Here’s an interesting econ book that I haven’t had the chance to read. Interesting enough, or it wouldn’t have made #2 on the New York Times bestseller list.

I read this post by Jim Durbin, in which he quotes this book and asks if your recruiter truly has your best interest at heart (vs. an ulterior motive).

An example using real-estate agents:

The book is really about dispelling myths by explaining how incentives drive us to act. One of the examples is real estate agents. Using some basic numbers, the book explains that a $300,000 house that sells yields a $4500 average commission for a real estate agent. A $310,000 yields an average $4650 commission. Thus the effort to hold out for the best price yields very little for the agent, but $10,000 for the seller.

Tracking the agents who sell their own homes, the book finds that the agents hold out for $10,000 more when it’s their own home, but not so much when it’s someone else’s. It’s an example of simple math. Effort matched to reward.

Now that’s a job you do for the money! Does anyone know a real estate agent that is actually passionate about the job? Someone that literally loves driving clients around showing them properties for sale, someone looking out for the client’s long term “big picture” financial health? Everybody’s other cousin and little brother is a licensed real estate agent in California.

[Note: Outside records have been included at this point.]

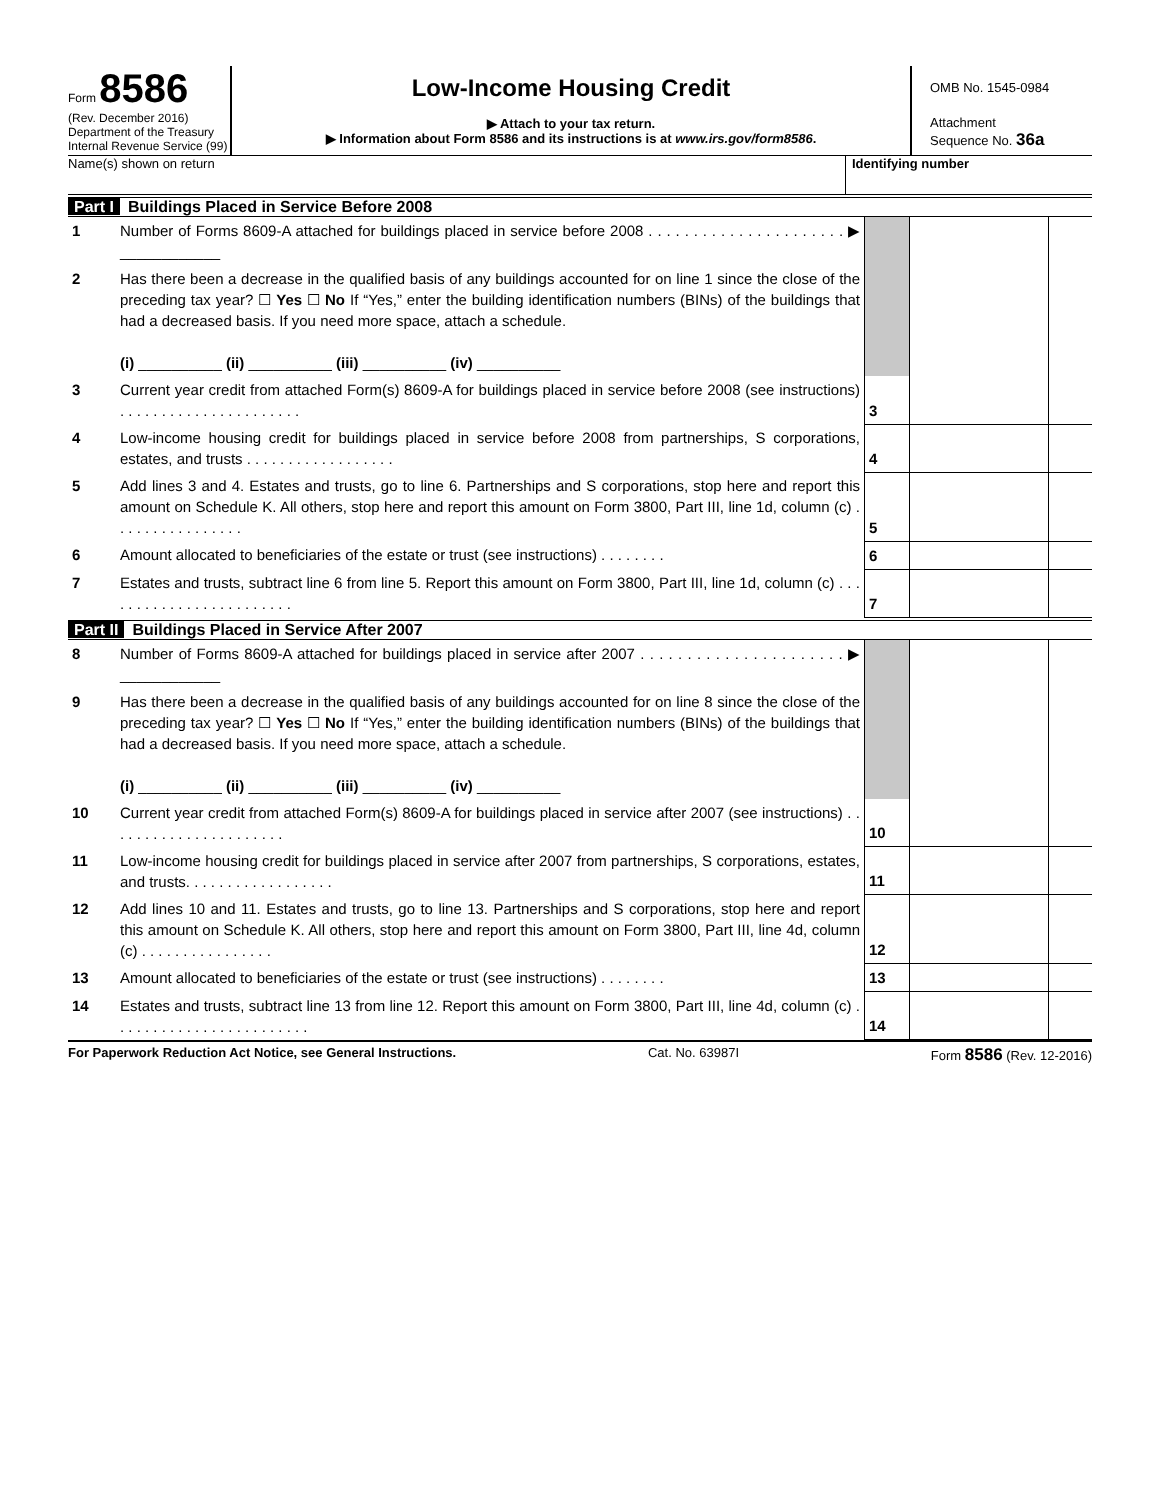Form 8586
(Rev. December 2016)
Department of the Treasury
Internal Revenue Service (99)
Low-Income Housing Credit
▶ Attach to your tax return.
▶ Information about Form 8586 and its instructions is at www.irs.gov/form8586.
OMB No. 1545-0984
Attachment
Sequence No. 36a
Name(s) shown on return Identifying number
Part I Buildings Placed in Service Before 2008
| 1 | Number of Forms 8609-A attached for buildings placed in service before 2008 . . . . . . . . . . . . . . . . . . . . . . ▶ ____________ | | | |
| 2 | Has there been a decrease in the qualified basis of any buildings accounted for on line 1 since the close of the preceding tax year? ☐ Yes ☐ No If “Yes,” enter the building identification numbers (BINs) of the buildings that had a decreased basis. If you need more space, attach a schedule. (i) __________ (ii) __________ (iii) __________ (iv) __________ | | | |
| 3 | Current year credit from attached Form(s) 8609-A for buildings placed in service before 2008 (see instructions) . . . . . . . . . . . . . . . . . . . . . . | 3 | | |
| 4 | Low-income housing credit for buildings placed in service before 2008 from partnerships, S corporations, estates, and trusts . . . . . . . . . . . . . . . . . . | 4 | | |
| 5 | Add lines 3 and 4. Estates and trusts, go to line 6. Partnerships and S corporations, stop here and report this amount on Schedule K. All others, stop here and report this amount on Form 3800, Part III, line 1d, column (c) . . . . . . . . . . . . . . . . | 5 | | |
| 6 | Amount allocated to beneficiaries of the estate or trust (see instructions) . . . . . . . . | 6 | | |
| 7 | Estates and trusts, subtract line 6 from line 5. Report this amount on Form 3800, Part III, line 1d, column (c) . . . . . . . . . . . . . . . . . . . . . . . . | 7 | | |
Part II Buildings Placed in Service After 2007
| 8 | Number of Forms 8609-A attached for buildings placed in service after 2007 . . . . . . . . . . . . . . . . . . . . . . ▶ ____________ | | | |
| 9 | Has there been a decrease in the qualified basis of any buildings accounted for on line 8 since the close of the preceding tax year? ☐ Yes ☐ No If “Yes,” enter the building identification numbers (BINs) of the buildings that had a decreased basis. If you need more space, attach a schedule. (i) __________ (ii) __________ (iii) __________ (iv) __________ | | | |
| 10 | Current year credit from attached Form(s) 8609-A for buildings placed in service after 2007 (see instructions) . . . . . . . . . . . . . . . . . . . . . . | 10 | | |
| 11 | Low-income housing credit for buildings placed in service after 2007 from partnerships, S corporations, estates, and trusts. . . . . . . . . . . . . . . . . . | 11 | | |
| 12 | Add lines 10 and 11. Estates and trusts, go to line 13. Partnerships and S corporations, stop here and report this amount on Schedule K. All others, stop here and report this amount on Form 3800, Part III, line 4d, column (c) . . . . . . . . . . . . . . . . | 12 | | |
| 13 | Amount allocated to beneficiaries of the estate or trust (see instructions) . . . . . . . . | 13 | | |
| 14 | Estates and trusts, subtract line 13 from line 12. Report this amount on Form 3800, Part III, line 4d, column (c) . . . . . . . . . . . . . . . . . . . . . . . . | 14 | | |
For Paperwork Reduction Act Notice, see General Instructions. Cat. No. 63987I Form 8586 (Rev. 12-2016)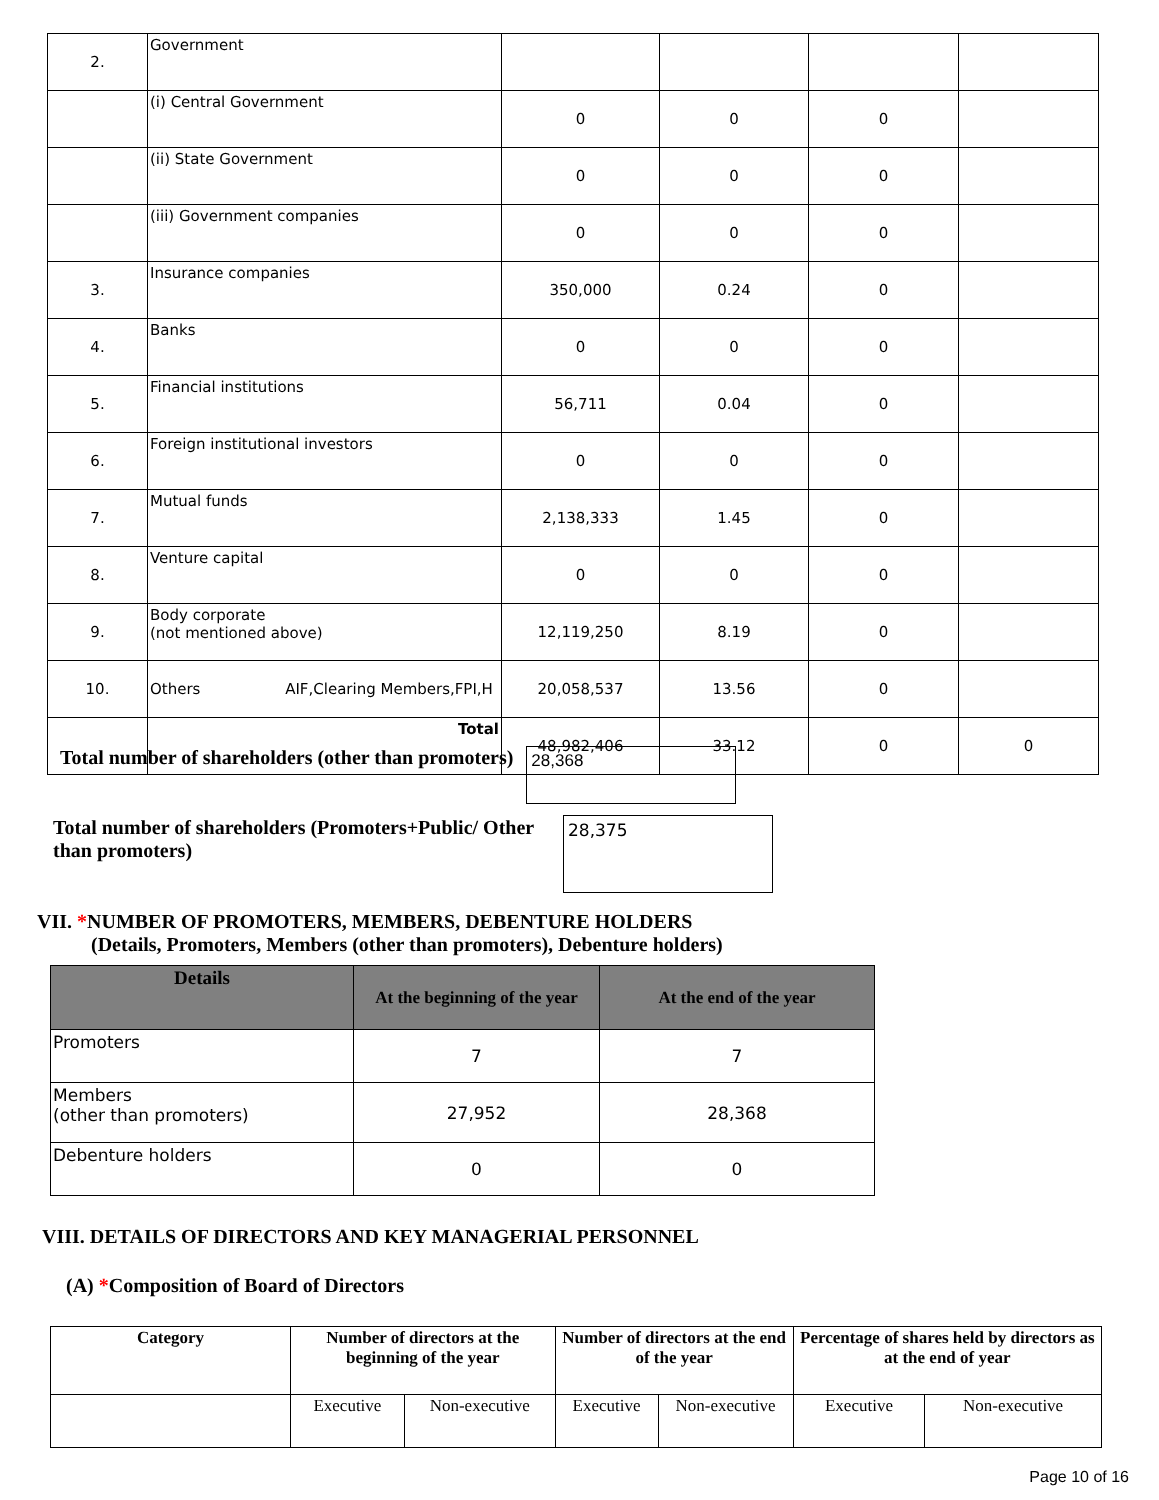| 2. | Government | | | | |
| | (i) Central Government | 0 | 0 | 0 | |
| | (ii) State Government | 0 | 0 | 0 | |
| | (iii) Government companies | 0 | 0 | 0 | |
| 3. | Insurance companies | 350,000 | 0.24 | 0 | |
| 4. | Banks | 0 | 0 | 0 | |
| 5. | Financial institutions | 56,711 | 0.04 | 0 | |
| 6. | Foreign institutional investors | 0 | 0 | 0 | |
| 7. | Mutual funds | 2,138,333 | 1.45 | 0 | |
| 8. | Venture capital | 0 | 0 | 0 | |
| 9. | Body corporate (not mentioned above) | 12,119,250 | 8.19 | 0 | |
| 10. | Others AIF,Clearing Members,FPI,H | 20,058,537 | 13.56 | 0 | |
| | Total | 48,982,406 | 33.12 | 0 | 0 |
Total number of shareholders (other than promoters) 28,368
Total number of shareholders (Promoters+Public/ Other than promoters)
28,375
VII. *NUMBER OF PROMOTERS, MEMBERS, DEBENTURE HOLDERS
(Details, Promoters, Members (other than promoters), Debenture holders)
| Details | At the beginning of the year | At the end of the year |
| --- | --- | --- |
| Promoters | 7 | 7 |
| Members (other than promoters) | 27,952 | 28,368 |
| Debenture holders | 0 | 0 |
VIII. DETAILS OF DIRECTORS AND KEY MANAGERIAL PERSONNEL
(A) *Composition of Board of Directors
| Category | Number of directors at the beginning of the year | | Number of directors at the end of the year | | Percentage of shares held by directors as at the end of year | |
| --- | --- | --- | --- | --- | --- | --- |
| | Executive | Non-executive | Executive | Non-executive | Executive | Non-executive |
Page 10 of 16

That sounds like a job I guess I’m just not cut-out for. I can’t imagine myself convincing a middle-class couple to flip a property fast just so that I can get it over with, knowing that they could be making tens of thousands more if I weren’t so worried about losing a few hundred in commision.

I’ll sell, but not like that. Nothing against real estate agents, just an example as a reminder that it’s always useful to question the motive of others. I’m pointing out the obvious.

Other professions that could be put to question: Does your doctor get a commision by prescribing you a certain brand drug? Does your mechanic install a certain part because of a higher profit margin on that part?